1b. Dabei ist zum einen die Bedeutung und Tragweite der unwahren Behauptung des Mieters unter Berücksichtigung des gegebenen Sinnzusammenhangs zu bewerten. In die gebotene Würdigung ist zum anderen in der Regel ein vorangegangenes vertragswidriges Verhalten des Vermieters einzubeziehen (vgl. Senatsurteil vom 4. Juni 2014 - VIII ZR 289/13, NJW 2014, 2566 Rn. 14). So ist etwa zu berücksichtigen, ob das unredliche Prozessverhalten des Mieters der Abwehr einer unberechtigten Kündigung des Vermieters dienen sollte (vgl. Senatsurteil vom 4. Dezember 1985 - VIII ZR 33/85, WuM 1986, 60 unter II 1 [zur fristlosen Kündigung eines Pachtverhältnisses nach § 554a BGB aF]).

2. Die Vorschrift des § 573 Abs. 3 Satz 2 BGB, wonach Kündigungsgründe, die in dem Kündigungsschreiben nicht angegeben wurden, (ausnahmsweise) dann berücksichtigt werden können, wenn sie nachträglich entstanden sind, findet ausschließlich dann Anwendung, wenn die ursprüngliche Kündigungserklärung zum Zeitpunkt ihres Ausspruchs wirksam war.

§ 554a aF BGB, § 573 Abs 1 BGB, § 573 Abs 2 Nr 1 BGB, § 573 Abs 3 S 2 BGB

BGH, Beschluss v. 21.9.2023, V ZB 17/22

Der von einer rechtmäßig zustande gekommenen Zwangseintragung in dem Grundbuch Betroffene hat nach deren Löschung keinen Anspruch auf Umschreibung des Grundbuchblattes; ein solcher Anspruch ergibt sich weder aus einer entsprechenden Anwendung des § 28 GBV oder aus Art. 17 DS-GVO noch unmittelbar aus den Grundrechten.

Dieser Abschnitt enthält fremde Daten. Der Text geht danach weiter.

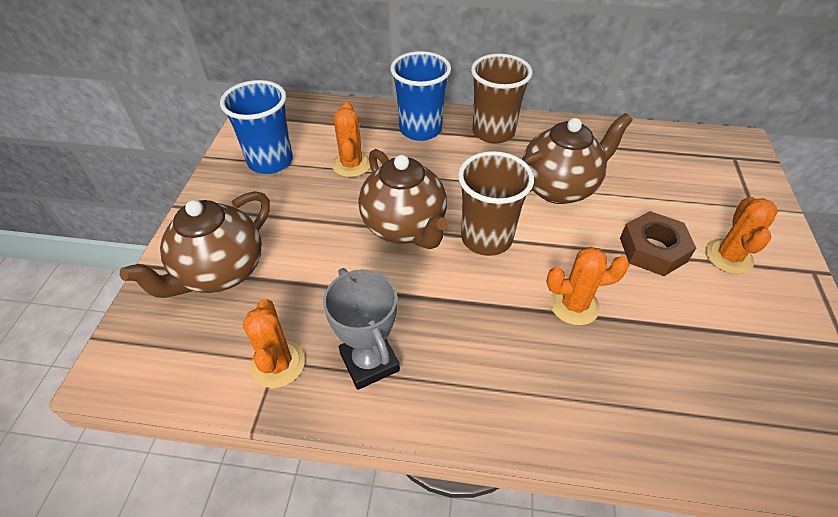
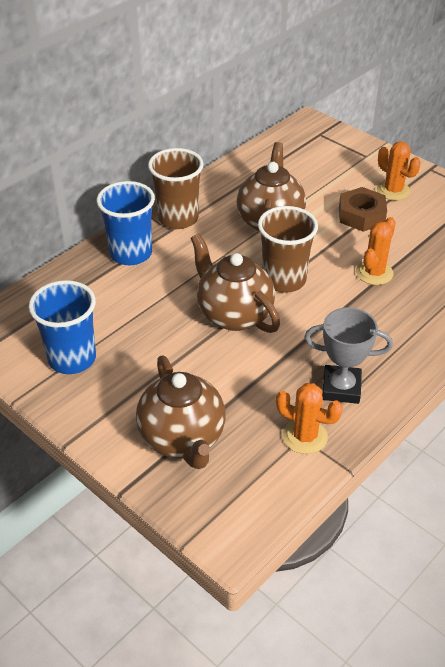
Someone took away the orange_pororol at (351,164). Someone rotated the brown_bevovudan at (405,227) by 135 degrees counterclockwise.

§ 12 Abs 1 GBO, § 28 S 1 GBVfg, Art 17 EUV 2016/679

BGH, Urteil v. 14.11.2023, X ZR 115/22

1. Bei der Beurteilung, ob unvermeidbare und außergewöhnliche Umstände dazu führen, dass die Durchführung der Pauschalreise erheblich beeinträchtigt ist, kann von Bedeutung sein, ob die mit der Durchführung verbundenen Risiken bei Buchung der Reise bereits bestanden oder zumindest absehbar waren (Bestätigung von BGH, Urteil vom 19. September 2023 - X ZR 103/22).

2. Absehbar in diesem Sinne ist ein Risiko auch dann, wenn im Zeitpunkt der Buchung ungewiss ist, wie sich die Situation weiter entwickeln wird, und eine erhebliche Wahrscheinlichkeit dafür besteht, dass es innerhalb kurzer Zeit zu gravierenden Veränderungen kommt.

3. Durch die Buchung der Reise in einer solchen Situation gibt der Reisende grundsätzlich zu erkennen, dass er das sich aus der bestehenden Ungewissheit ergebende Risiko in Kauf nimmt. Hieran muss er sich festhalten lassen, wenn sich das Risiko verwirklicht.

§ 651h Abs 3 BGB, Art 3 Nr 12 EURL 2015/2302, Art 12 Abs 2 EURL 2015/2302

BGH, Beschluss v. 12.10.2023, 2 StR 243/22

Eine Scheinhandlung im Sinne von § 4 Abs. 1 SubvG liegt nur vor, wenn über die Falschangabe hinaus ein gegenüber dem Subventionsgeber zur Kenntnis gebrachter tatsächlicher Akt vorgenommen wird, der geeignet ist, den Anschein eines in Wahrheit nicht existierenden Sachverhalts zu vermitteln.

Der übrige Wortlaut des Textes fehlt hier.